Now, again, Xykon was a pretty terrible person to begin with. He killed with a smile on his face, stripped the dead of their dignity by raising them as zombies, made people beg for mercy before murdering them anyway, and sloppily took out his own henchmen in battle. So what was really left for him to lose, or become? Sadly, we find out. After a victorious battle, Xykon and his allies sit down for coffee in their favorite diner, and Xykon realizes, to his horror, that in his new state he can no longer taste it. It’s in that moment, and it’s quite a horrifying one, that we see the last of Xykon that was a person die. All that is left of him is pure, unadulterated evil and hate. His silly and likeable facade drops, and we see his murderous fury and cruelty. From then on, his comrades know that this is the real Xykon, a monster that only finds pleasure in death and pain. By the next time we see him, he’s back to playing dumb and charming, but there’s a far greater sense of menace behind it, and everyone in his presence who understands this fears for their lives.

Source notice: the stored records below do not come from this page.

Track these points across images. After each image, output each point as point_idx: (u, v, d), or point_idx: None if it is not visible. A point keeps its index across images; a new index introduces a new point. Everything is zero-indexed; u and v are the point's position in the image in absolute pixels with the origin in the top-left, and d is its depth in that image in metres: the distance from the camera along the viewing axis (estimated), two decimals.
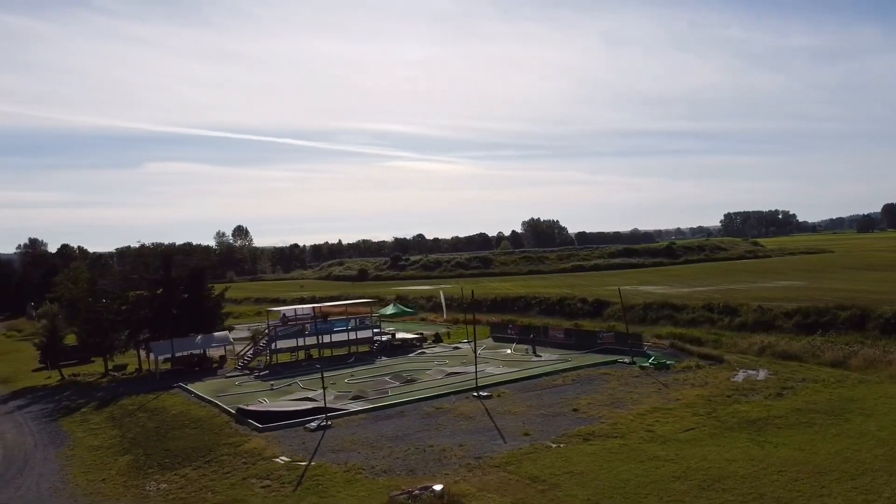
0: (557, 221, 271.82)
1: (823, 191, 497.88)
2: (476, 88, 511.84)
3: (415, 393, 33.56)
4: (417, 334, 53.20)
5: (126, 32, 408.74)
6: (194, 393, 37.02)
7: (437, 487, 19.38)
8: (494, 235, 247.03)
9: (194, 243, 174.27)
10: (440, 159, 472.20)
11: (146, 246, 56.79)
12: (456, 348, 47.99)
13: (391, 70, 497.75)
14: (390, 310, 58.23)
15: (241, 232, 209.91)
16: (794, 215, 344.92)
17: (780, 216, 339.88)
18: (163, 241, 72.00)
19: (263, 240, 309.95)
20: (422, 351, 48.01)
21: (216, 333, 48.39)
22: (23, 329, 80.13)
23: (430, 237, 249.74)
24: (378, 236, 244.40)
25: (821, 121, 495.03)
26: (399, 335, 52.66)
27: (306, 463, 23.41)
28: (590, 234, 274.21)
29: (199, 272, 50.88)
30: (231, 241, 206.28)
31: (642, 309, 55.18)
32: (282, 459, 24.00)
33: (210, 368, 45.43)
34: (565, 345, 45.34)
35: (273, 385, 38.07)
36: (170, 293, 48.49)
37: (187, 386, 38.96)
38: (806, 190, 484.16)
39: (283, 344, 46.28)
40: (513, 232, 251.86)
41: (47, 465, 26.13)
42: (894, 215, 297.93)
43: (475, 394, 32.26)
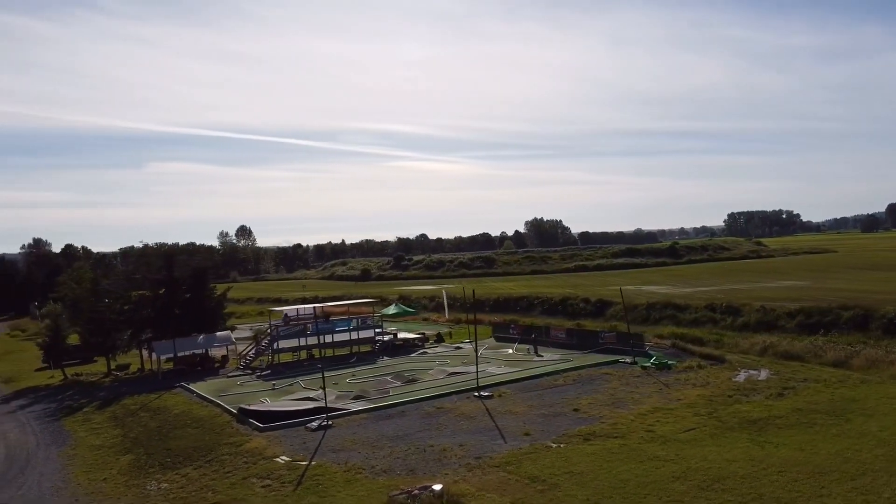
0: (560, 221, 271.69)
1: (827, 190, 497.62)
2: (478, 88, 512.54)
3: (416, 393, 33.59)
4: (419, 334, 53.23)
5: (128, 33, 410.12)
6: (196, 392, 37.10)
7: (437, 487, 19.39)
8: (497, 235, 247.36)
9: (197, 243, 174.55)
10: (443, 159, 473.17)
11: (149, 246, 56.85)
12: (458, 348, 48.00)
13: (393, 70, 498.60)
14: (392, 310, 58.34)
15: (245, 232, 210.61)
16: (798, 215, 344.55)
17: (784, 216, 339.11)
18: (166, 241, 72.15)
19: (267, 240, 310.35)
20: (424, 351, 48.03)
21: (218, 333, 48.50)
22: (26, 329, 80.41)
23: (433, 237, 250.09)
24: (381, 236, 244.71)
25: (824, 120, 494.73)
26: (401, 335, 52.70)
27: (307, 463, 23.45)
28: (593, 234, 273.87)
29: (202, 272, 50.99)
30: (234, 241, 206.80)
31: (645, 309, 55.13)
32: (282, 459, 24.05)
33: (212, 368, 45.55)
34: (567, 345, 45.34)
35: (275, 385, 38.15)
36: (172, 293, 48.64)
37: (189, 386, 39.05)
38: (810, 190, 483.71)
39: (285, 344, 46.40)
40: (516, 232, 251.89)
41: (49, 465, 26.20)
42: None
43: (476, 394, 32.27)
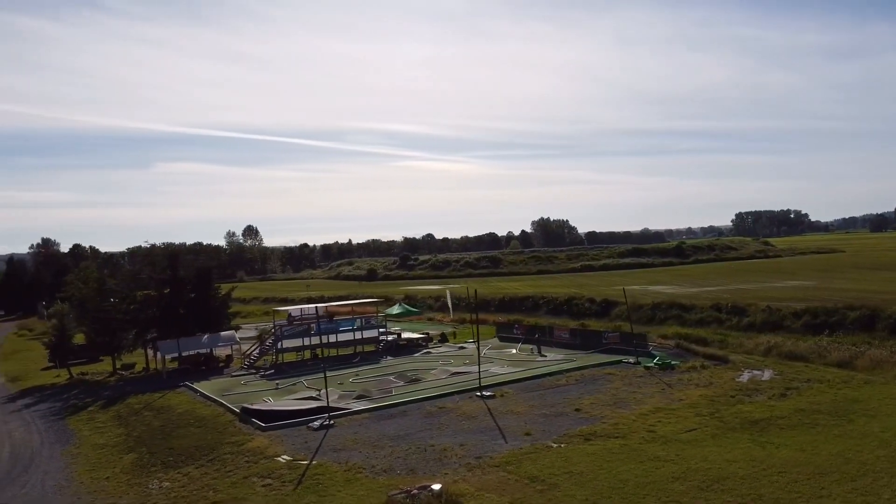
0: (567, 221, 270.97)
1: (836, 190, 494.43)
2: (484, 88, 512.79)
3: (418, 392, 33.63)
4: (423, 334, 53.28)
5: (135, 33, 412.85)
6: (200, 392, 37.27)
7: (436, 487, 19.40)
8: (504, 235, 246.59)
9: (204, 243, 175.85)
10: (449, 159, 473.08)
11: (156, 246, 57.08)
12: (461, 348, 48.01)
13: (399, 70, 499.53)
14: (396, 309, 58.36)
15: (251, 232, 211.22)
16: (807, 215, 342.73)
17: (792, 216, 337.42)
18: (173, 241, 72.53)
19: (273, 239, 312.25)
20: (427, 351, 48.07)
21: (222, 333, 48.69)
22: (34, 328, 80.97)
23: (440, 237, 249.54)
24: (387, 236, 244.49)
25: (833, 119, 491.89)
26: (405, 335, 52.75)
27: (307, 462, 23.52)
28: (600, 234, 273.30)
29: (206, 272, 51.19)
30: (241, 241, 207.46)
31: (650, 309, 54.91)
32: (283, 458, 24.11)
33: (216, 367, 45.74)
34: (570, 345, 45.28)
35: (278, 384, 38.27)
36: (177, 293, 48.86)
37: (193, 385, 39.22)
38: (818, 189, 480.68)
39: (289, 343, 46.53)
40: (522, 231, 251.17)
41: (53, 463, 26.37)
42: None
43: (478, 393, 32.27)
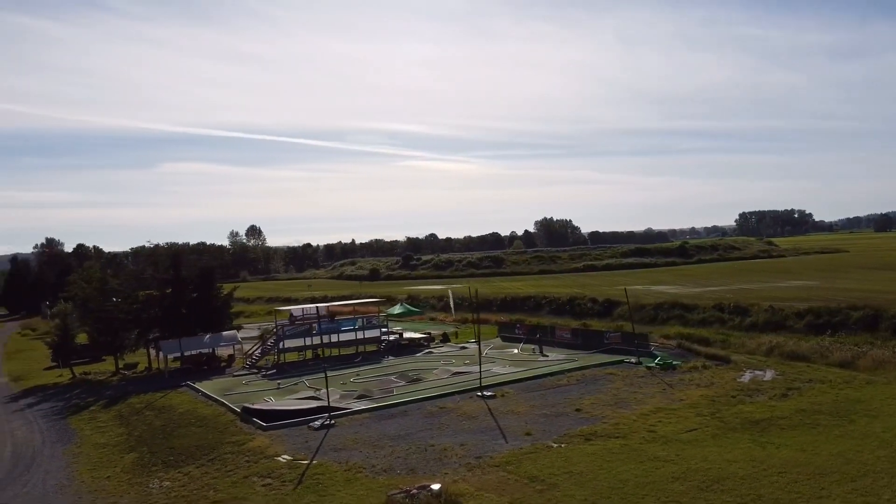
0: (570, 221, 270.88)
1: (840, 190, 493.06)
2: (487, 88, 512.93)
3: (419, 392, 33.63)
4: (425, 334, 53.28)
5: (140, 34, 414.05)
6: (202, 391, 37.33)
7: (435, 487, 19.40)
8: (507, 235, 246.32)
9: (208, 243, 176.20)
10: (453, 159, 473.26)
11: (159, 246, 57.20)
12: (463, 348, 47.98)
13: (403, 70, 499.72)
14: (398, 309, 58.38)
15: (255, 232, 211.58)
16: (811, 214, 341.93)
17: (796, 215, 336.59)
18: (177, 241, 72.63)
19: (276, 239, 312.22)
20: (429, 350, 48.07)
21: (224, 332, 48.79)
22: (37, 328, 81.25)
23: (443, 237, 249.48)
24: (390, 236, 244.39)
25: (837, 119, 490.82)
26: (407, 335, 52.74)
27: (307, 461, 23.54)
28: (603, 234, 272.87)
29: (208, 272, 51.30)
30: (244, 241, 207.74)
31: (653, 309, 54.82)
32: (284, 458, 24.14)
33: (218, 367, 45.82)
34: (572, 345, 45.22)
35: (279, 384, 38.31)
36: (179, 292, 48.95)
37: (195, 384, 39.29)
38: (822, 189, 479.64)
39: (291, 343, 46.56)
40: (525, 231, 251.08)
41: (54, 463, 26.46)
42: None
43: (479, 393, 32.26)
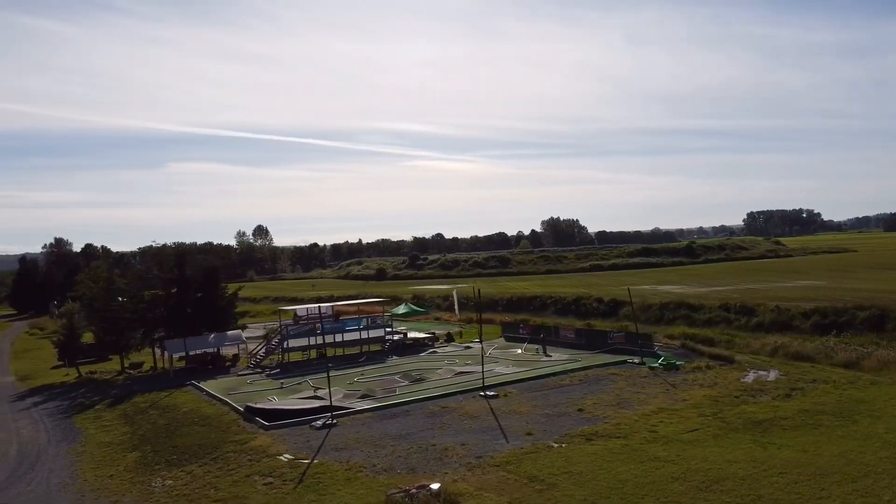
0: (577, 221, 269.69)
1: (849, 189, 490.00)
2: (494, 87, 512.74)
3: (422, 392, 33.65)
4: (429, 334, 53.32)
5: (146, 33, 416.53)
6: (206, 391, 37.49)
7: (435, 486, 19.42)
8: (514, 235, 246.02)
9: (215, 243, 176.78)
10: (459, 158, 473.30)
11: (166, 245, 57.45)
12: (467, 348, 47.98)
13: (409, 69, 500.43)
14: (402, 309, 58.46)
15: (262, 231, 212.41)
16: (819, 214, 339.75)
17: (805, 215, 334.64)
18: (184, 241, 72.84)
19: (283, 239, 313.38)
20: (433, 350, 48.11)
21: (229, 332, 48.97)
22: (45, 327, 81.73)
23: (450, 237, 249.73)
24: (397, 236, 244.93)
25: (846, 118, 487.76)
26: (411, 334, 52.83)
27: (309, 461, 23.61)
28: (610, 234, 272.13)
29: (213, 271, 51.50)
30: (251, 241, 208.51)
31: (659, 309, 54.69)
32: (285, 457, 24.22)
33: (223, 367, 46.00)
34: (576, 345, 45.14)
35: (283, 383, 38.42)
36: (184, 292, 49.19)
37: (199, 384, 39.46)
38: (831, 188, 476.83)
39: (295, 343, 46.69)
40: (532, 231, 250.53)
41: (58, 461, 26.63)
42: None
43: (482, 393, 32.26)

So when we reflect on the Xykon of the early stories, who is more concerned about his car keys than the lives of his minions, we know it’s not because he’s vapid. It’s because living beings mean just that little to him, and their deaths are actually something he enjoys. All those moments where he seemed oblivious to what was going on around him? He wasn’t. He was just pretending, to lure those around him into a false sense of security. He’s one bit of bad luck or a vicious whim away from inflicting real suffering on those closest to him. More than that, it’s not enough for Xykon to defeat his foes. He has to humiliate them, and strip them of their virtue if he can. In particular, he enjoys wearing down the sense of morality in his now subordinate Redcloak, manipulating the goblin into greater and greater acts of evil which go against Redcloak’s sense that what he does is at least for a good cause. At least as disturbing is the picture above, in which Xykon has slain a room of heroic paladins by casting a spell to drive them all insane and make them murder each other, thereby ruining their heroism and honor. It’s pretty dark and gruesome stuff, and the first time in the comic when we realize Xykon isn’t just a joke.ย  He’s creative, and thanks to his mind games, no one sees him coming.